CMS Issues Final Rule for 2017 Medicare Payment Changes

Aug. 3, 2016
According to a final rule issued late yesterday afternoon from the Centers for Medicare & Medicaid Services (CMS), hospitals paid under the Inpatient Prospective Payment System that successfully participate in the Hospital Inpatient Quality Reporting Program and are meaningful EHR users will see a 0.95 percent bump in their Medicare payments next year.

According to a final rule issued late yesterday afternoon from the Centers for Medicare & Medicaid Services (CMS), hospitals paid under the Inpatient Prospective Payment System (IPPS) that successfully participate in the Hospital Inpatient Quality Reporting (IQR) Program and are meaningful electronic health record (EHR) users will see a 0.95 percent bump in their Medicare payments next year.

The federal agency’s final rule, which would apply to approximately 3,330 acute care hospitals and approximately 430 long-term care hospitals (LTCHs), serves as an update to fiscal year (FY) 2017 Medicare payment policies and rates, and would affect discharges occurring on or after October 1, 2016. The IPPS pays hospitals for services provided to Medicare beneficiaries using a national base payment rate, adjusted for a number of factors that affect hospitals’ costs, including the patient’s condition and the cost of hospital labor in the hospital’s geographic area.

According to CMS, the changes also reflect a 1.5 percentage point reduction for documentation and coding required by the American Taxpayer Relief Act (ATRA) of 2012 and an increase of approximately 0.8 percentage points to remove the adjustment to offset the estimated costs of the Two Midnight policy and address its effects in FYs 2014, 2015, and 2016. Indeed, the ATRA requires CMS to recover $11 billion by 2017 to fully recoup documentation and coding overpayments on the part of hospitals. From 2014 through 2016, CMS implemented a series of cumulative -0.8 percent adjustments.  For FY 2017, however, CMS calculates that $5.05 billion of the $11 billion requirement remains to be addressed.  Therefore, CMS is finalizing a -1.5 percent adjustment to complete the statutorily-specified recoupment.

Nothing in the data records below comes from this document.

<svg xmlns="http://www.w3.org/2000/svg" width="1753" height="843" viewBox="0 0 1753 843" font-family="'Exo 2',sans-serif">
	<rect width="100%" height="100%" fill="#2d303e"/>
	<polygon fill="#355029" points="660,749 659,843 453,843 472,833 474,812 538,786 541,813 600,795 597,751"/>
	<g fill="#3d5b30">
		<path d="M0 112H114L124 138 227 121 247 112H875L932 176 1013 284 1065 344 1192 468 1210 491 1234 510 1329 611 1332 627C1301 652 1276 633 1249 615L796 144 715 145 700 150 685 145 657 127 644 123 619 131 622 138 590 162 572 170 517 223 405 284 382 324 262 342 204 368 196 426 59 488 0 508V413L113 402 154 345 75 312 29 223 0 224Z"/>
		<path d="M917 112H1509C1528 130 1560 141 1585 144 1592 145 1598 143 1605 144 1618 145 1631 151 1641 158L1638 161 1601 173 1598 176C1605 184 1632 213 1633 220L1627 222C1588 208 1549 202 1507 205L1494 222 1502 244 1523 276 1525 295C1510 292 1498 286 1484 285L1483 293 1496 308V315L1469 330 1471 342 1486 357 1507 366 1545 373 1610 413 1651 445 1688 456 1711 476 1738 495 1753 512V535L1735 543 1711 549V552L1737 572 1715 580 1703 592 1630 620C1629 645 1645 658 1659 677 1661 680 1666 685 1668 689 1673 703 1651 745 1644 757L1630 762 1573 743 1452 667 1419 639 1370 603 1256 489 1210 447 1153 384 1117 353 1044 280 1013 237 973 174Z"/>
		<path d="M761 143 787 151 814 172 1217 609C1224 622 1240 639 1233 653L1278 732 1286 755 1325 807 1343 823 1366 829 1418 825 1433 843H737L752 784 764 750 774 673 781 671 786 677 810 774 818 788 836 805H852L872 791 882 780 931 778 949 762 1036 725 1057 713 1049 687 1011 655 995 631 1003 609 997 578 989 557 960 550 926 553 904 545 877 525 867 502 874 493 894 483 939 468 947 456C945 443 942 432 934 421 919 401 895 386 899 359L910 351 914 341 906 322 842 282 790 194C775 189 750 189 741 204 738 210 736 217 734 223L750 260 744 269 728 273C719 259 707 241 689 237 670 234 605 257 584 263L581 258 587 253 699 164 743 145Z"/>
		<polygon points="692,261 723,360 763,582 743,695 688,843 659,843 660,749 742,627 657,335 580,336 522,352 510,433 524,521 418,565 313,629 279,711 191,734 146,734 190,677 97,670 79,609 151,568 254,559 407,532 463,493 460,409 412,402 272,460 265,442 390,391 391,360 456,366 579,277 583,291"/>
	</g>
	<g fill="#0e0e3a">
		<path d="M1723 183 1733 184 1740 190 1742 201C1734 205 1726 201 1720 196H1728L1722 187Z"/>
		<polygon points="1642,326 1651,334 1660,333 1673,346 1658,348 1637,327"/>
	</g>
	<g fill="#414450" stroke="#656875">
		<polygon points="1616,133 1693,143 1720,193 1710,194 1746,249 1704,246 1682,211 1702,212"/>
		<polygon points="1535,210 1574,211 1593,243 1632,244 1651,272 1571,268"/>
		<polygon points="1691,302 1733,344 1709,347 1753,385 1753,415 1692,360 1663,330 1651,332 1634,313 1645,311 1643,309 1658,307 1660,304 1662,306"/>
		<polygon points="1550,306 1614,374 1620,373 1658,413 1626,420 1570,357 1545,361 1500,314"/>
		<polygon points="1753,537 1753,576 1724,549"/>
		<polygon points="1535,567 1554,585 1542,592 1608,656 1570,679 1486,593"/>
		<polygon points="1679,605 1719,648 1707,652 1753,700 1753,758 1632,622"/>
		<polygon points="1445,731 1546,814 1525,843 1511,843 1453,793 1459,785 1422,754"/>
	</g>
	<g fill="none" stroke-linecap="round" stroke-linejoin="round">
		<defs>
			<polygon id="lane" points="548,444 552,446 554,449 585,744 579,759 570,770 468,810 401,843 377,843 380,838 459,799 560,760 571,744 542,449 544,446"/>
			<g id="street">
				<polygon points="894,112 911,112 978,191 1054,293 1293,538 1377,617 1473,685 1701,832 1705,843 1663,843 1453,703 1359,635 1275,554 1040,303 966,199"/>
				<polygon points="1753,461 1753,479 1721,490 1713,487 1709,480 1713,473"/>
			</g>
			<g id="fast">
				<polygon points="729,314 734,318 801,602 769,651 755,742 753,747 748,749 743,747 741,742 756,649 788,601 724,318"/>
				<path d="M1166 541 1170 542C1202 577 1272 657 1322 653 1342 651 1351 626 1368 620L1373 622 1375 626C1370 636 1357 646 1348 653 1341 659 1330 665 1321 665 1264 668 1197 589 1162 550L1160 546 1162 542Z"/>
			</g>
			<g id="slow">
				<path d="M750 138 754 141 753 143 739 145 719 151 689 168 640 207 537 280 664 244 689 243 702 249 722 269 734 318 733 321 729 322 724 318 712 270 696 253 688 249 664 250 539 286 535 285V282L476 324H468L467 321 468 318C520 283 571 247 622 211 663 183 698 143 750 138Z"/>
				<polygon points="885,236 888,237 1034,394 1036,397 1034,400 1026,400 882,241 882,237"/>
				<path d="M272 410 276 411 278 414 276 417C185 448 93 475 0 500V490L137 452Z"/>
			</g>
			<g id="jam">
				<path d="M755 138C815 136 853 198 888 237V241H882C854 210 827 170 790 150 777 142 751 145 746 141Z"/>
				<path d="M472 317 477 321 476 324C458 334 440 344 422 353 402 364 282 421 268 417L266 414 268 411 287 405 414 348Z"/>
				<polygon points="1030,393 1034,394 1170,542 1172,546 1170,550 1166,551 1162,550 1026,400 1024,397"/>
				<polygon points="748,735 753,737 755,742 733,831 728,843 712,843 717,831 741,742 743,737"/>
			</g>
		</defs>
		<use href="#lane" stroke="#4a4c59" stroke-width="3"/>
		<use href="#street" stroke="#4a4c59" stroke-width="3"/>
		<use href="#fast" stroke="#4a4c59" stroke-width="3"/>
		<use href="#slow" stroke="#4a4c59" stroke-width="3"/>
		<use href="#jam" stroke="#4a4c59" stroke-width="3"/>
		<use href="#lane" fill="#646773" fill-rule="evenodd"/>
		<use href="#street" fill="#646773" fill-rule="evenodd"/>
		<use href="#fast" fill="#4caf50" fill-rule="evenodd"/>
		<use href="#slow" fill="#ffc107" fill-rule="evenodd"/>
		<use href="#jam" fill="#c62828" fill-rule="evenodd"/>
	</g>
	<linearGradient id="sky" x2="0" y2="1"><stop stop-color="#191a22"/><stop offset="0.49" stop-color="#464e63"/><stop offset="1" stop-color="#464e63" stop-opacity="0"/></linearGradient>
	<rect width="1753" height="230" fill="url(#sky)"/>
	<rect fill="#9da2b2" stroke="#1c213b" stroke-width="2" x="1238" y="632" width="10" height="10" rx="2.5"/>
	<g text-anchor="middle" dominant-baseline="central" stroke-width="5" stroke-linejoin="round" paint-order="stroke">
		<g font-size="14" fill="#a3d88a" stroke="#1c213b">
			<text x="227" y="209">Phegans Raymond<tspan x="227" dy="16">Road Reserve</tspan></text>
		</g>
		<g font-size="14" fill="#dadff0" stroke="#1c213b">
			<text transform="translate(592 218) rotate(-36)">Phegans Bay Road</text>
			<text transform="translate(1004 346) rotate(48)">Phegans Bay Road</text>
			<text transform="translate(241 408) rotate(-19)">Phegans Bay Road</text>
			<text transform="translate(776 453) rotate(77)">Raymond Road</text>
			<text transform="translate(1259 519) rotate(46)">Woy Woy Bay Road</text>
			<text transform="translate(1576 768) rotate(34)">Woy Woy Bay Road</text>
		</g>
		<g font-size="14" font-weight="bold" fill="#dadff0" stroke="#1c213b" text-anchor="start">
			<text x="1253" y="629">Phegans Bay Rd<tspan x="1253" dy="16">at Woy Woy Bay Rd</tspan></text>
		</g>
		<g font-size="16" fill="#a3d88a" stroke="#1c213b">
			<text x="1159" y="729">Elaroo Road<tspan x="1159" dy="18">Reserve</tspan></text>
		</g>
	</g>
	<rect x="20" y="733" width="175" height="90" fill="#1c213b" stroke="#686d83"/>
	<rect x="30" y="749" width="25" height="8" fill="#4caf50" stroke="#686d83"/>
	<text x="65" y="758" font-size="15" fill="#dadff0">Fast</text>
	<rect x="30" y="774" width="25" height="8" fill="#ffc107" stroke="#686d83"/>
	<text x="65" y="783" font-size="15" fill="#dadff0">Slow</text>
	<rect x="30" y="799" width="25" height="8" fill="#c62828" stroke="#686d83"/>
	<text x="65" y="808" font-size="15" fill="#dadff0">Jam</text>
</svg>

The final rule says that hospitals that do not successfully participate in the Hospital IQR Program and do not submit the required quality data will be subject to a one-fourth reduction of the market basket update. Also, the law requires that any hospital that is not a meaningful EHR user will be subject to a three-fourths reduction of the market basket update in FY 2017.

CMS projects that the rate increase, together with other final changes to IPPS payment policies, will increase IPPS operating payments by approximately 1 percent and that changes in uncompensated care payments will decrease IPPS operating payments by 0.4 percent.  Other continued additional payment adjustments will include: a 1 percent reduction for hospitals in the lowest performing quartile under the Hospital Acquired Condition Reduction Program; payment adjustments for excess readmissions under the Hospital Readmissions Reduction Program; and incentive payments and reductions under the Hospital-Value Based Purchasing Program.  In sum, CMS projects that total Medicare spending on inpatient hospital services, including capital, will increase by about $746 million in FY 2017.

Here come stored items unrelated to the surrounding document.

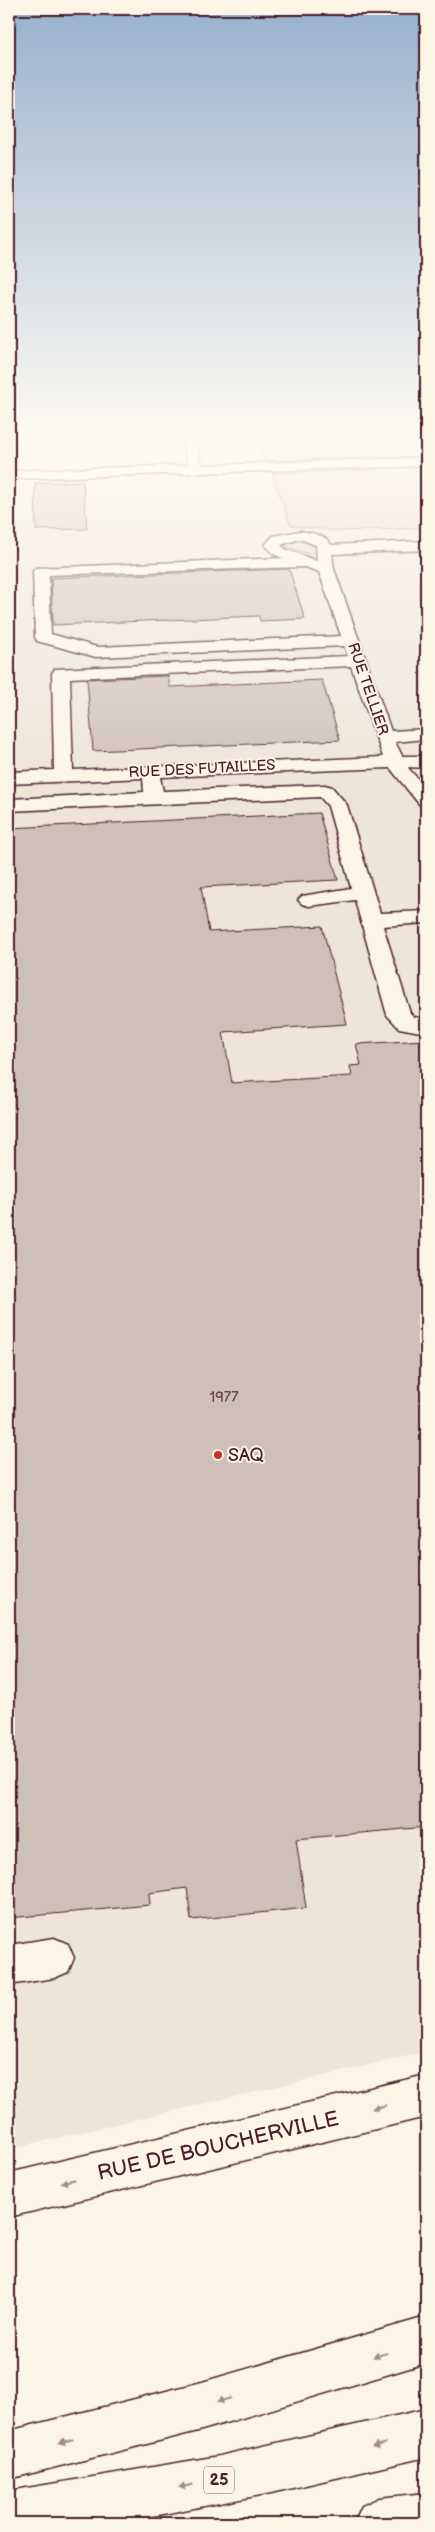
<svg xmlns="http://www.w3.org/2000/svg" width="435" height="2532" viewBox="0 0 435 2532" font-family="'Balsamiq Sans',sans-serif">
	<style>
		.built { fill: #eee5d7 }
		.green { fill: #e2d5ca; stroke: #967a7a }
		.building { fill: #cfc0b7; stroke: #4a1f2b }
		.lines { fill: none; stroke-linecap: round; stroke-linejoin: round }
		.minor-casing { stroke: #4a1f2b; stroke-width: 3 }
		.major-casing { stroke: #4a1f2b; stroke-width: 3 }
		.highway-casing { stroke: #4a1f2b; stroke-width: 3 }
		.minor { fill: #fcf5e5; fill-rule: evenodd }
		.major { fill: #fcf5e5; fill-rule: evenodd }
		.highway { fill: #fcf5e5; fill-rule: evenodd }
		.oneway { fill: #a38a88 }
		.poi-dot { fill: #c8321e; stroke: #fcf5e5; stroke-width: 2 }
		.labels { text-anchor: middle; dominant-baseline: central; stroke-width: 4; stroke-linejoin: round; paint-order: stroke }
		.far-street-label { font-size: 15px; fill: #4a1f2b; stroke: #fcf5e5 }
		.number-label { font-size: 15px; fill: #6b474e }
		.shield { fill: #fcf5e5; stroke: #7f5f63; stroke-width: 1 }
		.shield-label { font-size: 16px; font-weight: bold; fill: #4a1f2b }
		.poi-label { font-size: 18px; fill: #4a1f2b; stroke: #fcf5e5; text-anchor: start }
		.near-street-label { font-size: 21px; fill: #4a1f2b; stroke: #fcf5e5 }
	</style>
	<rect width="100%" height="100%" fill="#fcf5e5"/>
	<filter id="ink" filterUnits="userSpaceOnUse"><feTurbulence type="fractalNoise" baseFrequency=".02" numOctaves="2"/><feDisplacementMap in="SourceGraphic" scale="10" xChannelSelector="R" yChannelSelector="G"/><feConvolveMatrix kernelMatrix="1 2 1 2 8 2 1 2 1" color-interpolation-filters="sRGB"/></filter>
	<g filter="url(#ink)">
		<path class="built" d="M9 436H426V2052L9 2149Z"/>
		<path class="green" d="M426 465V528L337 531 293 526 290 524 272 474 375 470 374 467Z
			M296 540 311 543 314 556 285 546 286 543Z"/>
		<path class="building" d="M255 436H426V456L264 461Z
			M83 481 87 529 36 530 35 483Z
			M289 569 305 619 260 621 259 616 53 625 51 578Z
			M168 676 170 687 322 680 340 740 93 751 87 679Z
			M319 813 338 880 201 887 209 932 322 926 347 1024 223 1032 232 1083 352 1076 350 1066 361 1065 356 1044 426 1040V1827L296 1839 306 1908 191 1920 187 1888 149 1893 150 1905 9 1918V828Z"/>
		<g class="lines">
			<defs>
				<path id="minor" d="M181 436H193L202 465 426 458V466L9 479V471L188 465Z
					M300 531C311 533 326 534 331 545L426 541V550L332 554 334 569 391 731 426 729V739L395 742 409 769 426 788V806L419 804 390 768 160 777 163 791 325 785 332 787 347 805 380 913 426 911V923L383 926 410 1013 414 1017 426 1019V1033L399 1028 387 1015 355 900 309 906 302 904 298 900 302 896 351 888 328 806 320 797 9 811V799L144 792 143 778 9 784V772L54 770 52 673 55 669 348 656 344 646 96 657 37 641 35 637 33 571 36 568 283 558 275 555 265 545 273 536ZM300 539 316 545 317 561 285 549 281 545ZM305 567 319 572 341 636 97 647 51 634 49 575ZM351 666 383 757 73 770 70 678Z
					M54 1938 68 1944 74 1958 68 1972 54 1978 9 1985V1945Z"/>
				<path id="major" d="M426 2075V2117L9 2217V2173Z"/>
				<path id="highway" d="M395 756H426V768L388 766 386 762 388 758Z
					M426 2317V2363L202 2430 9 2479V2431L202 2382Z
					M426 2409V2457L271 2493 117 2523H9V2491L219 2456Z
					M426 2493V2523H354L362 2506 379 2498Z"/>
			</defs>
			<use href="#minor" class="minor-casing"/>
			<use href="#major" class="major-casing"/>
			<use href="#highway" class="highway-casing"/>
			<use href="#minor" class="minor"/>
			<use href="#major" class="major"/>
			<use href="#highway" class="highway"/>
		</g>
		<defs><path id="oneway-solid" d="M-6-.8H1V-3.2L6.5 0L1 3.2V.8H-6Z" transform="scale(1.25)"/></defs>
		<g class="oneway">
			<use href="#oneway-solid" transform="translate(379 2107) rotate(166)"/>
			<use href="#oneway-solid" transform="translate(68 2181) rotate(167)"/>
			<use href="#oneway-solid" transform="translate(380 2355) rotate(164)"/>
			<use href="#oneway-solid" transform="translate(224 2400) rotate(164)"/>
			<use href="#oneway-solid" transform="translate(66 2441) rotate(166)"/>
			<use href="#oneway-solid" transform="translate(379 2445) rotate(166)"/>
			<use href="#oneway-solid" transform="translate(186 2486) rotate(169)"/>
		</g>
	</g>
	<linearGradient id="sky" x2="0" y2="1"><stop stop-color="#98b1cd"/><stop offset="0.55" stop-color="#fefaf3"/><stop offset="1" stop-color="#fefaf3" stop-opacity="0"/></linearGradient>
	<rect width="435" height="790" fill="url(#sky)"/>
	<circle class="poi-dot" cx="218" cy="1455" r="5"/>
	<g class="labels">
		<g class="far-street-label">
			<text transform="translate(368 689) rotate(71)">RUE TELLIER</text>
			<text transform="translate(202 769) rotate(-3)">RUE DES FUTAILLES</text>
		</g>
		<g class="number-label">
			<text x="224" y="1397">1977</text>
		</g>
		<rect class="shield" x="204" y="2466.5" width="30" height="27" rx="4"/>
		<g class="shield-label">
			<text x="219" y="2480">25</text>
		</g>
		<g class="poi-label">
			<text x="228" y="1455">SAQ</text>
		</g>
		<g class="near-street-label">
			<text transform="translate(218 2146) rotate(-13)">RUE DE BOUCHERVILLE</text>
		</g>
	</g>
	<rect width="435" height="2532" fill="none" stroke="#fcf5e5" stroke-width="30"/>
	<rect x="15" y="15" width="405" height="2502" fill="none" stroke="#4a1f2b" stroke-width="2" filter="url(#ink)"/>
</svg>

This rule finalizes policies that continue a commitment to increasingly shift Medicare payments from volume to value, the agency said. “The Administration has set measurable goals and a timeline to move the Medicare program, and the healthcare system at large, toward paying providers based on the quality, rather than the quantity of care they give patients. The final rule includes policies that advance that vision and is one of several final rules that reflect a broader Administration-wide strategy to create a healthcare system that results in better care, smarter spending, and healthier people.”